3. Use Anti-Virus Software
This will save you a lot of time, effort, and pain in the long run. Purchasing or downloading anti-virus software is an absolute must when going online. Not only will it prevent you from going onto harmful websites, but it will also scan any file that you download to make sure that’s safe too. Kaspersky, Bitdefender, and Malwarebytes are some of the more popular options. Do your research to find out what software works best for you, and be sure to try their free trials before committing to anything.
4. Perform Regular Updates
This is both for your computer as well as your anti-virus software. When your PC or laptop is out of date, it’s defences are down. The reason software companies release updates is in order to strengthen their system against possible attacks. Likewise, anti-virus companies update their product every time a new virus gets released. This means that you should always keep your computer and it’s software fully updated, or you’re opening yourself up to a cyber attack.
5. Don’t Click On Every Email
We’ve all lost an important email or two to the infamous ‘Spam’ folder in our inbox, but it’s there for a reason. Many email providers automatically mark any suspicious mail as spam and leaves them in a separate inbox for your final judgement. Clicking on these emails could release harmful viruses onto your computer, even if you don’t visit any of the provided links. If you’re unsure whether an email is dangerous or not, look at the sender’s email address. If there’s a string of numbers in it or if it’s from an email provider that you’ve never heard of before, delete it immediately. By not responding, the spammer will eventually stop contacting you.
6. Only Use Secure Sites
At the start of every URL, there is what is known as a ‘HyperText Transfer Protocol’, or ‘http’ as we’re more used to seeing. ‘http’ is a generic protocol that can’t always be trusted. To ensure that it’s a safe website that you’re visiting, check for ‘https’ instead. This is a secure extension of the protocol and was specifically invented for safe and confidential use. If you’re unsure whether a link has ‘http’ or ‘https’, simply hover over it with your mouse, without clicking. The URL will shortly appear, and from this, you can see if the website is worth visiting.
7. Know How To Report
If you see any suspicious email, photo, post, or website, then know how to the report it as potentially dangerous. For spam mail, there is usually a button clearly visible for you to click on, but for social media sites, this option varies. Most sites include a small diagram of a flag for you to click on and is followed by a quick survey where you can give your reasons why you believe the post to be dangerous. For more serious matters such as online fraud or identity theft, be sure to contact your local police station or government website for advice.

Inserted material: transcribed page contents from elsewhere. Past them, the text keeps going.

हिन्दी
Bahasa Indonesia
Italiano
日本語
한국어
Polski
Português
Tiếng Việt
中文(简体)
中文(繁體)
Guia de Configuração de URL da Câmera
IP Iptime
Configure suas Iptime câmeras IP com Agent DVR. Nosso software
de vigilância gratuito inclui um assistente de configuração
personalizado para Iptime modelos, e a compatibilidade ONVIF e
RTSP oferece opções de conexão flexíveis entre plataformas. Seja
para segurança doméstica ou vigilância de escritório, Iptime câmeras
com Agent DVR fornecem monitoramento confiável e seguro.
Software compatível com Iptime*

8. Use Safe Payment Methods
Shop online safely by only purchasing from trusted websites. Research the site before you give them any credit card information, and if you are even the slightest bit unsure, don’t risk it. Never give out full details about your bank, credit card, or debit card to anyone. For added security, pay online through a payment service such as PayPal. These sites have built-in programs to protect you and your bank account and usually offer a ‘money-back’ option if it turns out the online store was fraudulent.
9. Never Access Insecure WiFi
As tempting as it may be to click on that password-free internet account, don’t do it. Public WiFi is rarely secure and often has hackers lurking about just waiting for you to enter valuable information. If you absolutely have to connect to insecure WiFi, then don’t log into any account that may cause you harm if hacked. Don’t send any confidential email or message, and definitely don’t enter your bank details. Always assume that someone’s watching, so restrict your usage accordingly.
10. Always Back-Up Your Data
If the absolute worst happens and your social media account or email gets broken into, then at least you won’t lose everything when you have a back-up. Regularly backing up your photos, posts, and details will save you a major headache in the long run. Not only is it a good security measure in general, but by saving your information twice, you’ll never have to start from scratch again. So save your files to an external USB stick or hard drive to keep your details safe.